I'd seen no reason to conform to Rampart Concern's dress code during my stint as Chief Legal Officer, since I rarely left the tower. My customary work attire of ratty jeans, scuffed boots, and tired western-wear shirts had scandalized Jane Nelligan sadly, although she never said a disapproving word. Today, however, I'd donned a featherweight charcoal worsted business suit with a matching silk turtleneck, a muted aquamarine scarf, and a silver neck brooch inset with a small nugget of turquoise. The only vestige of maverickhood I'd allowed myself were a pair of well-polished, low-heel, pointy-toed, Tony Lama cowboy boots in black mokcrok, peeking out from beneath my elegantly creased trousers.
"Unbelievable," Jane murmured. "You'll certainly impress Stanislawski and Buchanan. If they recognize you at all."
"Oh, they will," I said dryly. "I can guarantee that."
I said goodbye and finished my coffee. Then I exited the ranch house through the kitchen, kissing Rosalia the cook on her cheek as I passed by.
It was a beautiful Arizona morning, clear and cool, with the sun shining over Buzzard Roost Mesa and warblers singing their hearts out among the ponderosa pines. I heard the faint whinny of a horse from over by the stock barns. Maybe it was Billy, saying hasta la vista.
Empty saddles in the old corral.
Carrying a briefcase full of executive paraphernalia, I trudged down the manicured gravel path to the hopper pad, where my Garrison-Laguna hoppercraft waited. No pilot. I almost always do my own driving. It's a control thing.
Control.
I'd fallen asleep last night brooding about it, and when I woke my mind was firmly made up. It wasn't going to take me months to decide on my future-assuming I had any when my Haluk excursion was over. I knew for certain that I'd never again relinquish control of my life to any person or any institution. Not to Rampart Amalgamated Concern. Not to the Reversionist Party.

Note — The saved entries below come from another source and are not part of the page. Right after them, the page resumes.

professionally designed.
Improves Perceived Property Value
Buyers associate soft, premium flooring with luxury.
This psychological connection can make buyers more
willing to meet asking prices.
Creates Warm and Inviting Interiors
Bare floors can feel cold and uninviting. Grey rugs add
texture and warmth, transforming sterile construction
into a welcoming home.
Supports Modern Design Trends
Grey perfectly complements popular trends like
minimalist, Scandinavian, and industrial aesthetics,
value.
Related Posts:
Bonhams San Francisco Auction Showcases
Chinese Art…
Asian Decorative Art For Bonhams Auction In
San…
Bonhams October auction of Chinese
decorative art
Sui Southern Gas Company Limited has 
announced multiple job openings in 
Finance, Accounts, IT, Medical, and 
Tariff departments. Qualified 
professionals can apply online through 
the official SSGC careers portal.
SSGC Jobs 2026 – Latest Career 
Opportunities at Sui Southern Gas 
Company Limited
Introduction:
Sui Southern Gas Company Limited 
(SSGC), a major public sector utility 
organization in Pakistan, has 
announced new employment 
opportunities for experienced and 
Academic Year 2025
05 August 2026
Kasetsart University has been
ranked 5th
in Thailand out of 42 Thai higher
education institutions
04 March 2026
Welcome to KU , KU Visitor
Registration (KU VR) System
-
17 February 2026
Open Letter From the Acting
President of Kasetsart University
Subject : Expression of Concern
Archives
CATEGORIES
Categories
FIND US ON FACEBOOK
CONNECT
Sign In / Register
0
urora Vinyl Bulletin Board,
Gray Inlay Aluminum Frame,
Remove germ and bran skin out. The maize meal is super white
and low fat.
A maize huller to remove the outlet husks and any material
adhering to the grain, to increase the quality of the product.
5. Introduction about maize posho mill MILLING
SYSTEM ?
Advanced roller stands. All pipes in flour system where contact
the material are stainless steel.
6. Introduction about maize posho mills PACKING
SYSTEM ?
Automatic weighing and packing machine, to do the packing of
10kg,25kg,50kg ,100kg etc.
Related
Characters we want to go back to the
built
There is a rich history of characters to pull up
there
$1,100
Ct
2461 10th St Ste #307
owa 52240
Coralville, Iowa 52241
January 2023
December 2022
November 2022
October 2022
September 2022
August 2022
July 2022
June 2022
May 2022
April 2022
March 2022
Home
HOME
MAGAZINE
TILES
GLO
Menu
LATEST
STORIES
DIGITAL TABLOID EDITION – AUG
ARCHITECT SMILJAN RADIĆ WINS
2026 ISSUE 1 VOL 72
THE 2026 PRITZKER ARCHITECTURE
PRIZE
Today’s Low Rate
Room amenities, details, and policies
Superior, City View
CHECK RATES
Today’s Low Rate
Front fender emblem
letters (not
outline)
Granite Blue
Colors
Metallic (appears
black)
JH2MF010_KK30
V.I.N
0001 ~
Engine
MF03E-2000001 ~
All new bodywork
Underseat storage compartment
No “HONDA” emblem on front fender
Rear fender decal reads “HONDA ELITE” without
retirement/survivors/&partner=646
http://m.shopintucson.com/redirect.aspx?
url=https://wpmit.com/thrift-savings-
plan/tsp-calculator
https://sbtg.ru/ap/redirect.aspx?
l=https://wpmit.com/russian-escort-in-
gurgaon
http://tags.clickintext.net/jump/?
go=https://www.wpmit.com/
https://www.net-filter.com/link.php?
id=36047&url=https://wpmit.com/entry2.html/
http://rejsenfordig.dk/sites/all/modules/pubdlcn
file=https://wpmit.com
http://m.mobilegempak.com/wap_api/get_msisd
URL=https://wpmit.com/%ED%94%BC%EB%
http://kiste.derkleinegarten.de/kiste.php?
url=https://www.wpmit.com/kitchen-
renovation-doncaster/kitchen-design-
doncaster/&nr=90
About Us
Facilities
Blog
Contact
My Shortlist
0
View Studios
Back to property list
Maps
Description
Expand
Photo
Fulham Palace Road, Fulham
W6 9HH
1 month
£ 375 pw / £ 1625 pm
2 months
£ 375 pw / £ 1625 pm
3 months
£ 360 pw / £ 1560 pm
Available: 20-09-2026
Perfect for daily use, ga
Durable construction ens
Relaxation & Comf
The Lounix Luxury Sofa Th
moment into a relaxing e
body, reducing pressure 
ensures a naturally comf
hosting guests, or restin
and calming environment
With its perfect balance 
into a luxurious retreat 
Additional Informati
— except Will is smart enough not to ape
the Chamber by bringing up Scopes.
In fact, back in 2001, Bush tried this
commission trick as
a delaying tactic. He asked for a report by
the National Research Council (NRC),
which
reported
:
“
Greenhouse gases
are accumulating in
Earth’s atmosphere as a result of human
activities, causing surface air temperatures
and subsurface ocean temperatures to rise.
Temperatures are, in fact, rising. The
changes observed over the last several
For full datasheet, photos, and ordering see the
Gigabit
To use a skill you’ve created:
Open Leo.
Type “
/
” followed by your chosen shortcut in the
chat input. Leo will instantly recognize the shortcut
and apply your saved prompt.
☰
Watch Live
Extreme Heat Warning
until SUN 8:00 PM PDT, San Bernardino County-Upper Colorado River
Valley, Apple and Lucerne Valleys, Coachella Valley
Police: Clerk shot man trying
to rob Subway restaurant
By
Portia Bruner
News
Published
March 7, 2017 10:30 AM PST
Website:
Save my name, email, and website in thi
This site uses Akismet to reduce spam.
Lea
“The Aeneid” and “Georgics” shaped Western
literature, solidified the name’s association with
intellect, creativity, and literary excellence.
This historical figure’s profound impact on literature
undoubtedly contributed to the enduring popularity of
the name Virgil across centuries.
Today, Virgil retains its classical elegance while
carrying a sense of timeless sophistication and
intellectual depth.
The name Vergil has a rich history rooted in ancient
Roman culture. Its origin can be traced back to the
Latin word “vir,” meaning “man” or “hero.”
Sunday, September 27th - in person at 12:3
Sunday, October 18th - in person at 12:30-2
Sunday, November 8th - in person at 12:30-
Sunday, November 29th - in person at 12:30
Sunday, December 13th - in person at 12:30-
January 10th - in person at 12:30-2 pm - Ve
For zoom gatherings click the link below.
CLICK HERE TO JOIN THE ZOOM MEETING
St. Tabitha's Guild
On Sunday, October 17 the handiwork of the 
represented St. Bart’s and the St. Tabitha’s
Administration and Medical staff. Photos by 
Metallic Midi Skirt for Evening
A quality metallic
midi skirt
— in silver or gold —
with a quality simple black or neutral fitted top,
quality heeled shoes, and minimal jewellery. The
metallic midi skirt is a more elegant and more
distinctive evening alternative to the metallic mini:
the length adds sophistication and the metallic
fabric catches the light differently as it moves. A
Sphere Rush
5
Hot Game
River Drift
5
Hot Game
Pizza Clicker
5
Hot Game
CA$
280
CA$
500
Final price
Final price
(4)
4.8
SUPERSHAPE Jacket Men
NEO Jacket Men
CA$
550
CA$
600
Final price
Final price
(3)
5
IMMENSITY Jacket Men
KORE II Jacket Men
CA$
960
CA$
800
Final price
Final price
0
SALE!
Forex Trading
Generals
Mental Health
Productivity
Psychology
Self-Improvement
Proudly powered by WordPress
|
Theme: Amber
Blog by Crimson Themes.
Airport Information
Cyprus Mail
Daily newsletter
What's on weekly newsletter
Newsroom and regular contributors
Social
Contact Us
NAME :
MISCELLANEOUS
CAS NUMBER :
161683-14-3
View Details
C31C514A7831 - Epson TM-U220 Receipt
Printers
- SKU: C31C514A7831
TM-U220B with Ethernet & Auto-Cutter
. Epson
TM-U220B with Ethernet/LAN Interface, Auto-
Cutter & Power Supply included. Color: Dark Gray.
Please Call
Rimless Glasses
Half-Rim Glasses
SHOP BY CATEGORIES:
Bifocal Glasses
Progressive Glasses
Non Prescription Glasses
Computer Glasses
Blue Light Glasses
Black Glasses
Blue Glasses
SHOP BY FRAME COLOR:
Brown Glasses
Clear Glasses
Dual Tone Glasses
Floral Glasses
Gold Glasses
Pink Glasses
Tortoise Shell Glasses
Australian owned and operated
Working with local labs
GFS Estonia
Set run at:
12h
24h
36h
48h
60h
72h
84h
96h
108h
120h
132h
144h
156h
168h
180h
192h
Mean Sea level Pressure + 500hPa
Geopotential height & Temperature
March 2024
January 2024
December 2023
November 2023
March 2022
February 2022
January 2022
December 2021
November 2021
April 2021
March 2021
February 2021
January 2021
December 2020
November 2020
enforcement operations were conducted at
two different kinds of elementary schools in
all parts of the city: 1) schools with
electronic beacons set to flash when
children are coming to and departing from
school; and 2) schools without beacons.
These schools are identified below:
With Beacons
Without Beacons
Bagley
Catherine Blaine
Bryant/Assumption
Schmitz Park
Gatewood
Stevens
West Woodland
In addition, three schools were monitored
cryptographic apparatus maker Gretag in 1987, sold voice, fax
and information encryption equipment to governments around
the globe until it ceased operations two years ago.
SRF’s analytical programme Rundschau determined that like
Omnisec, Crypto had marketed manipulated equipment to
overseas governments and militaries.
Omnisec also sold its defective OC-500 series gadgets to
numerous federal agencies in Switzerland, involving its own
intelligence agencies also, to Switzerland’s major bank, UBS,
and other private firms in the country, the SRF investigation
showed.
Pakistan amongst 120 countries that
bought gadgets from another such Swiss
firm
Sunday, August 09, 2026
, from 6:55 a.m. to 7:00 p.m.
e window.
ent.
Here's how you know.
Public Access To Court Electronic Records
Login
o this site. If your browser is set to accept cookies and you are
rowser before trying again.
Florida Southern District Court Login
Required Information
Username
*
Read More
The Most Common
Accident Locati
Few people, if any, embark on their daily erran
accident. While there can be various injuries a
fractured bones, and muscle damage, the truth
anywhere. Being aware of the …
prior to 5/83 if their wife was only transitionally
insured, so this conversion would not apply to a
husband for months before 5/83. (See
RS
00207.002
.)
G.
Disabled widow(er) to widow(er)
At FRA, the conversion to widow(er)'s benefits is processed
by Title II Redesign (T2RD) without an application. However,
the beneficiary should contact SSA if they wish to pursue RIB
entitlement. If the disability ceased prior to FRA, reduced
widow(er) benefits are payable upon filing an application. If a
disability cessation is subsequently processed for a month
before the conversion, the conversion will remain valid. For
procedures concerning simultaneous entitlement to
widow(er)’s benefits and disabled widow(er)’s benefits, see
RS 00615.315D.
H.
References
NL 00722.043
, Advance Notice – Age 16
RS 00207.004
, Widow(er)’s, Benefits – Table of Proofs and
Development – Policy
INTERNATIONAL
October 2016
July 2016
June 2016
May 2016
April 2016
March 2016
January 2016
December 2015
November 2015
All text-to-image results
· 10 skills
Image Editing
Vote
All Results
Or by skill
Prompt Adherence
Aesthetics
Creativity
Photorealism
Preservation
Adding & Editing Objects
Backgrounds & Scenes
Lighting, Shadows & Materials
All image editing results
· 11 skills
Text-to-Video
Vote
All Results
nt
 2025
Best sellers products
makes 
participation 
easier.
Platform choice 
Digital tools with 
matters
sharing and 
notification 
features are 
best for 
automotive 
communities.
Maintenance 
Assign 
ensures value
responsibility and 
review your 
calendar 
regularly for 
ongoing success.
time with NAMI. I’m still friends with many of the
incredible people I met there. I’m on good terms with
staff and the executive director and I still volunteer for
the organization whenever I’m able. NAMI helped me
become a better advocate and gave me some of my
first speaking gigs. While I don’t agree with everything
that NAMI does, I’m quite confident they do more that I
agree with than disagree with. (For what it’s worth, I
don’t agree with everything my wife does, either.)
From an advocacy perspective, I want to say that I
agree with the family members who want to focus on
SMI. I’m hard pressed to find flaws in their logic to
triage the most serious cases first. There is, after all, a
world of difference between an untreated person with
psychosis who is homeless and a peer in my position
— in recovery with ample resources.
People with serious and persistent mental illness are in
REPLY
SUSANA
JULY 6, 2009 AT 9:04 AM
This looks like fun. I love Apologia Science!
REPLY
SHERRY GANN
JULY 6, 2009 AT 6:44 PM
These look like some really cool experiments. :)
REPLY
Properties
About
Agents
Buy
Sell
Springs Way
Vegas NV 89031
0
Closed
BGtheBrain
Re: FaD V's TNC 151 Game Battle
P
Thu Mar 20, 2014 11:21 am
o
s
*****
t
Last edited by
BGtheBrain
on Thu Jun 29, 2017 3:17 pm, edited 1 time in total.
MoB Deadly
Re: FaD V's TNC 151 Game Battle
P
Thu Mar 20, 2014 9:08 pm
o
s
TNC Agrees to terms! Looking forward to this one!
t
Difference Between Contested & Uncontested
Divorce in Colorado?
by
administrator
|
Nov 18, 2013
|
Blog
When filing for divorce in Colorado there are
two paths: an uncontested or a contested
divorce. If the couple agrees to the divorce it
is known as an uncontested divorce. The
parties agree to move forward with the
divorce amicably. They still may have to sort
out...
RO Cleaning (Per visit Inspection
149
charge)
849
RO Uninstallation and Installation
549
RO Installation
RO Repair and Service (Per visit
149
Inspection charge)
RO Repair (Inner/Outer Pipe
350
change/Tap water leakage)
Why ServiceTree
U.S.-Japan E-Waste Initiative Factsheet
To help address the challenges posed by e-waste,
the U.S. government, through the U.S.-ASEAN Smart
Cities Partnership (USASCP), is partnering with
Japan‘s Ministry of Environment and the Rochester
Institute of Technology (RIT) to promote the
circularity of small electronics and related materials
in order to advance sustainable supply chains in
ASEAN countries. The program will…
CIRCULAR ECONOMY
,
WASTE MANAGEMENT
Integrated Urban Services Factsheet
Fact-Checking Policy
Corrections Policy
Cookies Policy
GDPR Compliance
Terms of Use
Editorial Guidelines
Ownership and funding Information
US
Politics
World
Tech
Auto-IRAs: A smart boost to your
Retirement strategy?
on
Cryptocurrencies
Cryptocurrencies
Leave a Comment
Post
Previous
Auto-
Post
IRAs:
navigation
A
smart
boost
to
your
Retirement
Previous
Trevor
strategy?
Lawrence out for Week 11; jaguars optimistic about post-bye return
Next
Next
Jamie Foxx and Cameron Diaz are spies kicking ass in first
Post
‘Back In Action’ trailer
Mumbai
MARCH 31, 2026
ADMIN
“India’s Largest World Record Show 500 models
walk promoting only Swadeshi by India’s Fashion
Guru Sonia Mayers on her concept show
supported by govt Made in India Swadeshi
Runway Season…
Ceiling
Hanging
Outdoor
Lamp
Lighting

The head seat at Rampart's boardroom table had never been a viable career choice for me. It was true that I'd be in a powerful position to advance Reversionist ideals if I became Rampart's chairman. Setting the agenda and having a tie-breaking vote on the board could significantly affect company policy. But the personal independence that had always been so important to me would be lost if I took Simon's place. I'd be fenced in by constant decision-making, forced to weigh every action and utterance because it could influence the lives and fortunes of billions of people, poisoned by creeping expediency, morphing inevitably into the kind of corporate drone I professed to despise.
I couldn't do it. My skills were adversarial, not executive. I'd been a competent cop, a cunning legal strategist, and a damned fine vigilante. But I was no organization man. No way, no how.
Serious politics wasn't an option, either. It was one thing to play grandstanding left- wing firebrand as I'd done two years earlier, trumpeting radical ideas without taking responsibility for their implementation, happily twisting establishment tails while the tabloid media egged me on: Asahel Frost-another rich man with a big mouth and a bee in his bonnet, convinced he has the answers to the galaxy's ills!
I still thought my answers were good ones. However, serving as the sole Assembly Delegate of a fledgling splinter party was simply not a practical course of action. Why, I'd have to learn tact and diplomacy. Legislative horsetrading. The art of graceful compromise.